Task brief:
Find each line below that includes "SELECT", then copy it.

Data excerpts:
.....

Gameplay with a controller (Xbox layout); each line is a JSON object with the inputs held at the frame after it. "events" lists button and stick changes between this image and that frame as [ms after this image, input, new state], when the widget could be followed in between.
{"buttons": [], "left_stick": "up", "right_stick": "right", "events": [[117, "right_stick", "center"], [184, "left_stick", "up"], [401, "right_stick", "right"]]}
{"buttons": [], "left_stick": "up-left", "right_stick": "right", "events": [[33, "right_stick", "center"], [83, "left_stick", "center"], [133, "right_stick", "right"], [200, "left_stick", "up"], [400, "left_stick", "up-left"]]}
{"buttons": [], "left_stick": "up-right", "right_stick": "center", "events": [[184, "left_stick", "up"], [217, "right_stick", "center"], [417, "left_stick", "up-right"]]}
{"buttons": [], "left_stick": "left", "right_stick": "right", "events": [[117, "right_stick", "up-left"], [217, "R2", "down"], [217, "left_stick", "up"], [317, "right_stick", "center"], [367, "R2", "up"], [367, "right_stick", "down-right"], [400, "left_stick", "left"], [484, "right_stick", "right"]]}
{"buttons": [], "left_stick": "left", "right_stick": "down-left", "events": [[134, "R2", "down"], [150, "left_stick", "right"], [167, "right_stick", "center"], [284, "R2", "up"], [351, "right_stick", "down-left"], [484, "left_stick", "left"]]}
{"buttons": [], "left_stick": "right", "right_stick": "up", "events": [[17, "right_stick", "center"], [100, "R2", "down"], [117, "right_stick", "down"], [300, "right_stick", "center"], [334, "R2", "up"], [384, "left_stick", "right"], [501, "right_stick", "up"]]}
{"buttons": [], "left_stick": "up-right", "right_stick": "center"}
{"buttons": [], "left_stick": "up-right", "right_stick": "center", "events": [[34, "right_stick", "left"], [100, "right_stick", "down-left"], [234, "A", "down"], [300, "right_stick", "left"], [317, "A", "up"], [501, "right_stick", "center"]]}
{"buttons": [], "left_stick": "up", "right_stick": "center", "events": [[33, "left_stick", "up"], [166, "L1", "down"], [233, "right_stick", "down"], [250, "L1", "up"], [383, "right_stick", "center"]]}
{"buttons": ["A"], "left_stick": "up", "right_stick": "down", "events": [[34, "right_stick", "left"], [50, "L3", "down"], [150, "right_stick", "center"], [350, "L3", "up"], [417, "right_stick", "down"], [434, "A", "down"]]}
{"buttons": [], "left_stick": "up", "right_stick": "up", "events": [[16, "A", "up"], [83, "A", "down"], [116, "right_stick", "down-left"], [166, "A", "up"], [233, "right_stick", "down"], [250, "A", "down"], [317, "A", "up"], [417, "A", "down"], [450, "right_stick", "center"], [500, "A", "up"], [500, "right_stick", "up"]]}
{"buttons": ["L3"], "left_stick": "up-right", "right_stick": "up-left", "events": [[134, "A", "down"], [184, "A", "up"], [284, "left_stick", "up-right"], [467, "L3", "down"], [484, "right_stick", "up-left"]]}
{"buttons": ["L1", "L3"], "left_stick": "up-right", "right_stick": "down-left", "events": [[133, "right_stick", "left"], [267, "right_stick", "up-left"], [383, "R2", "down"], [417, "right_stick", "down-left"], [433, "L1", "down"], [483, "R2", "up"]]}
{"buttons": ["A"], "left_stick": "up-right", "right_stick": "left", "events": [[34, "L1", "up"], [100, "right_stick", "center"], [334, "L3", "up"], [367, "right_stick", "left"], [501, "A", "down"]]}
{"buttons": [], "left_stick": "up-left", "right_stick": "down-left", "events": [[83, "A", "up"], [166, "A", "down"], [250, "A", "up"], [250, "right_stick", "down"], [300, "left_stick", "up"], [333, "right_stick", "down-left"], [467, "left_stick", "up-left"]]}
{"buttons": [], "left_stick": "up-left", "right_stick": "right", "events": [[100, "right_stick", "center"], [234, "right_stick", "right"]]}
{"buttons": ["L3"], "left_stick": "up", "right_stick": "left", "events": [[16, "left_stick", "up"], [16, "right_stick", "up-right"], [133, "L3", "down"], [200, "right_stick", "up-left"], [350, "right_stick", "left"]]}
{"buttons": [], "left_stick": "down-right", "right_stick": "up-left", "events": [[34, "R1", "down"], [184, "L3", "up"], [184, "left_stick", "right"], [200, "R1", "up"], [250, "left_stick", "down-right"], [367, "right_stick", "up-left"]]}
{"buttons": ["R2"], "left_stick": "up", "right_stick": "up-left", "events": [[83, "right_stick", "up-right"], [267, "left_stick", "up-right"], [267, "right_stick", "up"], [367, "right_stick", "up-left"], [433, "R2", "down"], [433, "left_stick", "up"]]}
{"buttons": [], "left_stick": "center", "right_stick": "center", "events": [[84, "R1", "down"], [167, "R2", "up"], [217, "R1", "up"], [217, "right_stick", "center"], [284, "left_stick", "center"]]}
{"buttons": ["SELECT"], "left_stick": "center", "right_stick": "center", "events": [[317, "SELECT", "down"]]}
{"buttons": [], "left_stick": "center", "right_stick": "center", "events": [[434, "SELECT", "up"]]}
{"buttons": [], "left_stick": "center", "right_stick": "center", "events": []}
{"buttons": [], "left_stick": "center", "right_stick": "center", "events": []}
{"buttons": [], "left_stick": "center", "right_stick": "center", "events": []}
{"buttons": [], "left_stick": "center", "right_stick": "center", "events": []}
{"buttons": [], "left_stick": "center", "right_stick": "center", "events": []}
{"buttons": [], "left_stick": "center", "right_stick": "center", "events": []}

.....

Solution to this task:
{"buttons": ["SELECT"], "left_stick": "center", "right_stick": "center", "events": [[317, "SELECT", "down"]]}
{"buttons": [], "left_stick": "center", "right_stick": "center", "events": [[434, "SELECT", "up"]]}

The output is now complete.